A booming, changing market
What are the current product design challenges for the fund industry? The first morning of the virtual ALFI European Asset Management Conference 2021 highlighted market research, and the strategy of two asset managers.
The market is booming. Global net sales in ETFs and mutual funds in 2020 were up $744bn globally, of which two-thirds was in the Asia-Pacific with most of the rest in Europe, according to figures from the analysts Broadridge.
ESG and passives to the fore
In Europe, the data backs up the hype around ESG, with sales of these funds up from about 60bn in 2018 to 210bn last year. The share of these on the “impact investing” end of the spectrum accounted for more than 20% last year, double the figure of 2017. Passives accounted for 22% of AuM, up from 16% in 2016, with ETFs representing about half in both years.

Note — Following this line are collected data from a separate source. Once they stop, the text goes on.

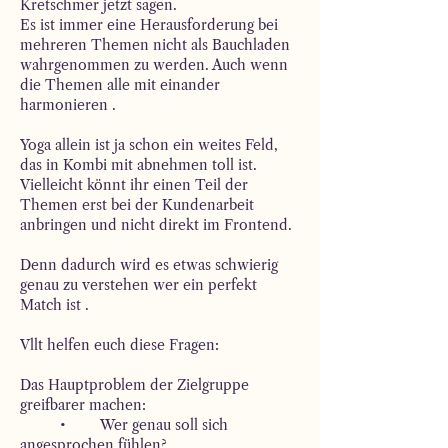
Kretschmer jetzt sagen. 
Es ist immer eine Herausforderung bei 
mehreren Themen nicht als Bauchladen 
wahrgenommen zu werden. Auch wenn 
die Themen alle mit einander 
harmonieren .
Yoga allein ist ja schon ein weites Feld, 
das in Kombi mit abnehmen toll ist. 
Vielleicht könnt ihr einen Teil der 
Themen erst bei der Kundenarbeit 
anbringen und nicht direkt im Frontend.
Denn dadurch wird es etwas schwierig 
genau zu verstehen wer ein perfekt 
Match ist . 
Vllt helfen euch diese Fragen:
Das Hauptproblem der Zielgruppe 
greifbarer machen:
	•	Wer genau soll sich 
angesprochen fühlen?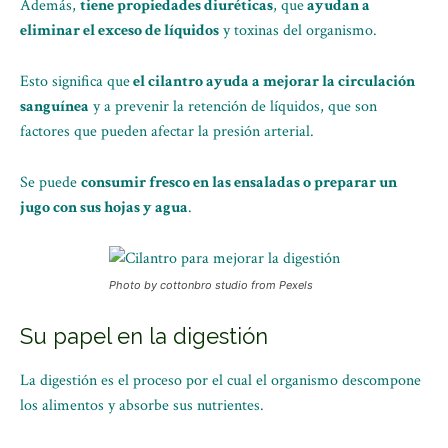
Además,
tiene propiedades diuréticas
, que
ayudan a
eliminar el exceso de líquidos
y toxinas del organismo.
Esto significa que
el cilantro ayuda a mejorar la circulación
sanguínea
y a prevenir la retención de líquidos, que son
factores que pueden afectar la presión arterial.
Se puede
consumir fresco en las ensaladas o preparar un
jugo con sus hojas y agua
.
Photo by cottonbro studio from Pexels
Su papel en la digestión
La digestión es el proceso por el cual el organismo descompone
los alimentos y absorbe sus nutrientes.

…with alternatives also on the up
A survey of asset managers conducted by Broadridge towards the end of last year found that ESG, thematic equities, Asian equities, emerging markets and alternatives are seen as the most promising growth strategies. On the way down were different types of bond funds.
Growth was broadly flat in private markets last year, according to data from Prequin. AuM in alternatives globally was $10.7trn in 2020, down from $10.8trn in 2019. However, it is expected that the near 10% annual growth which has been the norm since 2010 will return over the next five years. Alternative AuM would then reach $17.2trn in 2025.
Europe-focused private equity fund dry powder was more than double the 2017 figure in early 2021 at near $420bn. There is about $85bn dry power for infrastructure, and $100bn for private debt. All these figures are about double the 2017 figure.
Impetus towards personalised fund portfolios
“The ESG impact that companies have is becoming a third dimension alongside risk and return,” said Carolina Minio-Paluello, Global Head of Product, Solutions and Quant at Schroders, commenting on the impact of these trends on the industry in a later panel. Agreeing with this outlook, Daniel Rotherford, Global Head of Product Management & Governance HSBC Global Asset Management sees the answer being: “building enduring relationships with clients though greater client centricity, not just from an investment perspective, but also from a reporting and an operational perspective.”
“Personalisation is about portfolios that respect the values of the client, and you can implement this with funds,” said Ms Minio-Paluello. She also had a challenge for the fund servicing industry: “we will need infrastructure that allows for this, and transforming legacy business is going to be difficult.”
SFDR catalysing global ESG investing
Firms with global umbrella funds in Luxembourg face a tricky task of meeting SFDR requirements for European clients, while respecting the wishes of Latin American and Asian investors who might be less further down the ESG journey. “SFDR has been the catalyst globally, and there is going to be a seeping out of that regulation into other jurisdictions,” Mr Rotherford noted.
Income strategies combining alternatives and passives
“Private equity or venture capital, infrastructure, debt: these types of products are seeing huge inflows and will continue to do so for some time due to low interest rates,” said Mr Rotherford. Post-Covid substantial repair-work will be needed in sectors such as leisure, hospitality, and travel and he sees opportunities here for the alternative sector to help, while generating high yields.
Meanwhile easy-to-access digital distribution will lean heavily on passive products, Ms Minio-Paluello added. “Income type of strategies would bring the two together, rather than looking at liquid and private assets separately,” she said, adding “there is still an important role for active managers.”